Das war nicht wertend gemeint. Bewohnbares Eigentum ist eine individuelle Entscheidung, das soll jeder mit seiner Lebenssituation verbinden. Eine Wohnung zu mieten hat genau so seine Vorteile wie der Kauf.

Ansonsten raute an @Holt. Die Diskussion ob Miete oder Eigentum passt hier in der Tiefe nicht rein.
 
Was ich bei Aktien nicht so ganz verstehe sind die Konstellationen, bei denen man als Inhaber einer kleinen Menge Aktien gezwungen werden kann, die Aktien zu einem bestimmten Kurs zu verkaufen. Wieso ist so etwas überhaupt möglich?

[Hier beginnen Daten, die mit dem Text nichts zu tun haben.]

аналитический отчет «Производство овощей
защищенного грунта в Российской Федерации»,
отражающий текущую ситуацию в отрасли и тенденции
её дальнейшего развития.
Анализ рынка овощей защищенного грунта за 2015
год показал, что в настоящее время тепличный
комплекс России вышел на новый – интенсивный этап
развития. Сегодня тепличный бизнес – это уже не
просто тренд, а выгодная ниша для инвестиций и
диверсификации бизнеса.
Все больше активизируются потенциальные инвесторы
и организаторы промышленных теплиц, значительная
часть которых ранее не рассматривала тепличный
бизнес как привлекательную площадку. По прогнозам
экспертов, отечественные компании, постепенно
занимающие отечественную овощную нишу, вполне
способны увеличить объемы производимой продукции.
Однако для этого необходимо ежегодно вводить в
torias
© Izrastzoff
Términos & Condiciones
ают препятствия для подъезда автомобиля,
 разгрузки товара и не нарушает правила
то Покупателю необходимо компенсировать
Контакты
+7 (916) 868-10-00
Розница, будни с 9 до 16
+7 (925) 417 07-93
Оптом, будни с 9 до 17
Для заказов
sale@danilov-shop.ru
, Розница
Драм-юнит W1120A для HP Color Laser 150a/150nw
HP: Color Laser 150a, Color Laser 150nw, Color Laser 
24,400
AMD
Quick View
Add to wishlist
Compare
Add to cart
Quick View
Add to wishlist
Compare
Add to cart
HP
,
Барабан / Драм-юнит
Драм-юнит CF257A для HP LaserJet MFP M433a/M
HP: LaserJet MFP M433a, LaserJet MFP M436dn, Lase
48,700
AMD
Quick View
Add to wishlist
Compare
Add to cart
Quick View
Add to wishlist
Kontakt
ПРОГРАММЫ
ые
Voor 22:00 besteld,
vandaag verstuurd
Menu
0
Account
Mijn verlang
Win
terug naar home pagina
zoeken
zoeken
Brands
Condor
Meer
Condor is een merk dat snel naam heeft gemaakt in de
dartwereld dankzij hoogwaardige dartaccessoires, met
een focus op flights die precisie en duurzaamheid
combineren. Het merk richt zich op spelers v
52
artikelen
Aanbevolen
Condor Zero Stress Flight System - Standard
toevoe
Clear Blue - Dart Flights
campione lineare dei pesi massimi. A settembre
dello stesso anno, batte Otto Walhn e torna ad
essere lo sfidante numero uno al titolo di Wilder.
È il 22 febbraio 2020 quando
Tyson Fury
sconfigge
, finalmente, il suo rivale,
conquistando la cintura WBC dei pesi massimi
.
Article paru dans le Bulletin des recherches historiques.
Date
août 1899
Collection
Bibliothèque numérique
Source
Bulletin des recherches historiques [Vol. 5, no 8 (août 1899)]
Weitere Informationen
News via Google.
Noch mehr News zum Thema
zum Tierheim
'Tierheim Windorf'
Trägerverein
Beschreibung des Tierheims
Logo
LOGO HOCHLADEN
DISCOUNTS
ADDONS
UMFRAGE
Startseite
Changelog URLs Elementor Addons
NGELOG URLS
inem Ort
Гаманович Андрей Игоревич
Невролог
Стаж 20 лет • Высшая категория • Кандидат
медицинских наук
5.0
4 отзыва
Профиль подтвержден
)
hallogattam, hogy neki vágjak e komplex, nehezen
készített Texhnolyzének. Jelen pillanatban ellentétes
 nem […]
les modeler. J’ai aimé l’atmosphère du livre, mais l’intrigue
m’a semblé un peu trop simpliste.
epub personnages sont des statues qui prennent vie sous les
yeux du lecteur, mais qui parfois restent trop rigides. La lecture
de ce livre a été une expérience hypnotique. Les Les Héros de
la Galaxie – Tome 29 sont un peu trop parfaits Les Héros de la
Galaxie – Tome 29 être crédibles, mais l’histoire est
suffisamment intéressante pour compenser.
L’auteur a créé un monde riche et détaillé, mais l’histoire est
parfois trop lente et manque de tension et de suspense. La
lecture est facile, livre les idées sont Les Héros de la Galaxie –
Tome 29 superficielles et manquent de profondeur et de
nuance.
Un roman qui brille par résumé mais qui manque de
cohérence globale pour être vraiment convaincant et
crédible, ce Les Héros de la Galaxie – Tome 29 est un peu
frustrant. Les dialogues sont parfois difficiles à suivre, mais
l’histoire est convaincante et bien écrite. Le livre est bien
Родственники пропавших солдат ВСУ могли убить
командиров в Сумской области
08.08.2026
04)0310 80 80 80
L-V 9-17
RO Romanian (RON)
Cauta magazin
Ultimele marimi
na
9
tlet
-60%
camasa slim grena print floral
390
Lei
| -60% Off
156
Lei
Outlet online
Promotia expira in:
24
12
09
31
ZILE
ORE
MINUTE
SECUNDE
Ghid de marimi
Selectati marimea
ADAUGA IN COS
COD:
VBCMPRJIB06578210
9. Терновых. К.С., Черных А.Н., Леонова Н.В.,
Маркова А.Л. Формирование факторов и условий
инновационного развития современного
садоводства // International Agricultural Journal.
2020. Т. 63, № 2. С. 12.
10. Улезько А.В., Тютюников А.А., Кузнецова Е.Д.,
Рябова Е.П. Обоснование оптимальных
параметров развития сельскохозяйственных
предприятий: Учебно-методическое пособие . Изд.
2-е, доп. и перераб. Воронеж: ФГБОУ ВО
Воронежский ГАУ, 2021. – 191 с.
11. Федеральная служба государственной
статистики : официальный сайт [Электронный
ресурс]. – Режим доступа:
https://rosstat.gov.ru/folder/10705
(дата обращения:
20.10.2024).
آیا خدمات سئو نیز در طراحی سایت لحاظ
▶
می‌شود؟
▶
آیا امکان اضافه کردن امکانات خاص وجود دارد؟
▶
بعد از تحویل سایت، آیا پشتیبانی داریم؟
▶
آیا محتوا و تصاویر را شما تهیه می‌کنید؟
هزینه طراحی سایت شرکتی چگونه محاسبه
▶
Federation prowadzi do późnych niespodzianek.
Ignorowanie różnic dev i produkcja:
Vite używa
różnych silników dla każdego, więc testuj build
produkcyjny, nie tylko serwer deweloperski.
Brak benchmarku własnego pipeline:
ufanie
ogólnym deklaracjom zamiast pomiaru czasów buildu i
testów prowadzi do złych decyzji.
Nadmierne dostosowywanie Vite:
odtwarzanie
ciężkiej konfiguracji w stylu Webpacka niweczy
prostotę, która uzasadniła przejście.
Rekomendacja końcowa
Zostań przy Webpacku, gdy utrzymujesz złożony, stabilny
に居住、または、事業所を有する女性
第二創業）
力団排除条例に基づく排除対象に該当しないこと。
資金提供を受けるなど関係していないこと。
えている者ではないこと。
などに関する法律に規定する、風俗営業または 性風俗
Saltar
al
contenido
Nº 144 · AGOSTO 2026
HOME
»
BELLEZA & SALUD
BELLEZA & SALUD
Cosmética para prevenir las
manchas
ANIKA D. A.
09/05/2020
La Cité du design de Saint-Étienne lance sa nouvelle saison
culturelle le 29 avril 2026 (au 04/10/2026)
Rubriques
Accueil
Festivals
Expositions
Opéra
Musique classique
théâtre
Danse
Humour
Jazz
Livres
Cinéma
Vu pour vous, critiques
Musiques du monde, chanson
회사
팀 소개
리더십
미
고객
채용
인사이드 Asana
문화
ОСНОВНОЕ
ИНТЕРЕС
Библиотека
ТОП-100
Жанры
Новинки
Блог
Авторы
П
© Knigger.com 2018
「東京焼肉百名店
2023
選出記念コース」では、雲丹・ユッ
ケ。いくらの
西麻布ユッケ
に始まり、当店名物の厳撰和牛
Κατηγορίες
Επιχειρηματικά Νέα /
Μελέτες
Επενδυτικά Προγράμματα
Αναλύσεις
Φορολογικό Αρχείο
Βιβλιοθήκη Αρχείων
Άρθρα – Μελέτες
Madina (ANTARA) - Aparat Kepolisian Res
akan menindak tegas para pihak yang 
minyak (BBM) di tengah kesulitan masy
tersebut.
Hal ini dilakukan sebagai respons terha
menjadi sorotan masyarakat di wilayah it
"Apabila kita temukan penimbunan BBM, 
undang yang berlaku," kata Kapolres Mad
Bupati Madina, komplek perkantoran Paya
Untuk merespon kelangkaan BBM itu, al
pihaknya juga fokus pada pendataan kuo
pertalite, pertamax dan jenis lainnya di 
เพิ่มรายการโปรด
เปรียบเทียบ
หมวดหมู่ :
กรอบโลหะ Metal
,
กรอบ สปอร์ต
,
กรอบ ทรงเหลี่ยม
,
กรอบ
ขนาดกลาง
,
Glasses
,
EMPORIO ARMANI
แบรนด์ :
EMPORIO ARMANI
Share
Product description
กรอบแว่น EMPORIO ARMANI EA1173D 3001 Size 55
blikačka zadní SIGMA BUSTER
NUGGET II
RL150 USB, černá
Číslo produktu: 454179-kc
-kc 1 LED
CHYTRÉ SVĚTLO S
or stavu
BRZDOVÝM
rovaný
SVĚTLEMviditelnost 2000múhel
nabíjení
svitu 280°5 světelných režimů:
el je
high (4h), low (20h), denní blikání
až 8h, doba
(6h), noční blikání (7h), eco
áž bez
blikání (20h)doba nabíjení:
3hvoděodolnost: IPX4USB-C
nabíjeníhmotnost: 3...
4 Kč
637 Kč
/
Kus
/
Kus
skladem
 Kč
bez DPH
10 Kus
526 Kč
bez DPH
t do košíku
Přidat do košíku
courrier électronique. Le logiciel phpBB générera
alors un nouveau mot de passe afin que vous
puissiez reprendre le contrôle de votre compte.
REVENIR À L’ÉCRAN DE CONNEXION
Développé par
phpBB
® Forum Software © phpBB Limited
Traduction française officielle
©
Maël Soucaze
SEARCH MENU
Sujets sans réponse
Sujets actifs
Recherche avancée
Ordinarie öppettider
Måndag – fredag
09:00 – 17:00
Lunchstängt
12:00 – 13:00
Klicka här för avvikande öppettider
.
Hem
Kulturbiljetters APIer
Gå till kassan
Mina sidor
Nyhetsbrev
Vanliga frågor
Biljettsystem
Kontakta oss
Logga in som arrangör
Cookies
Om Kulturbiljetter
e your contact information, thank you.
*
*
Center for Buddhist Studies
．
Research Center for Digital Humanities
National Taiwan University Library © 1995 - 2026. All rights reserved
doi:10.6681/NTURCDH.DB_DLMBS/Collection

Und was haltet ihr von Tradern wie BDSwiss, die viel Werbung damit machen, dass man mit Aktien und dem Handel viel Geld in kurzer Zeit verdienen kann?
 
CFD ist das gleiche wie Zocken im Kasino.
klar, da kannst in kürzester Zeit viel Geld verdienen.
Die Meisten Verlieren aber alles.

Schon alleine dadurch, dass du monatelang nur gewinnen kannst, dann hast von mir aus 50.000 Gewinn gemacht.
Dann setzt man die 50.000 auf das falsche Pferd, alles weg.
Entweder man wird gierig und verliert alles auf einmal.
Oder man Blutet langsam aus.
Beides nicht so prickelnd.
 
Acrylium schrieb:
Tradern wie BDSwiss, die viel Werbung damit machen, dass man mit Aktien und dem Handel viel Geld in kurzer Zeit verdienen verzocken kann
Ich hab das mal korrigiert.
Bei CFDs verliert ein Großteil der Kleinaleger das Geld. DAs ist reiner Wahnsinn da zu investieren wenn man nicht genau versteht was da passiert!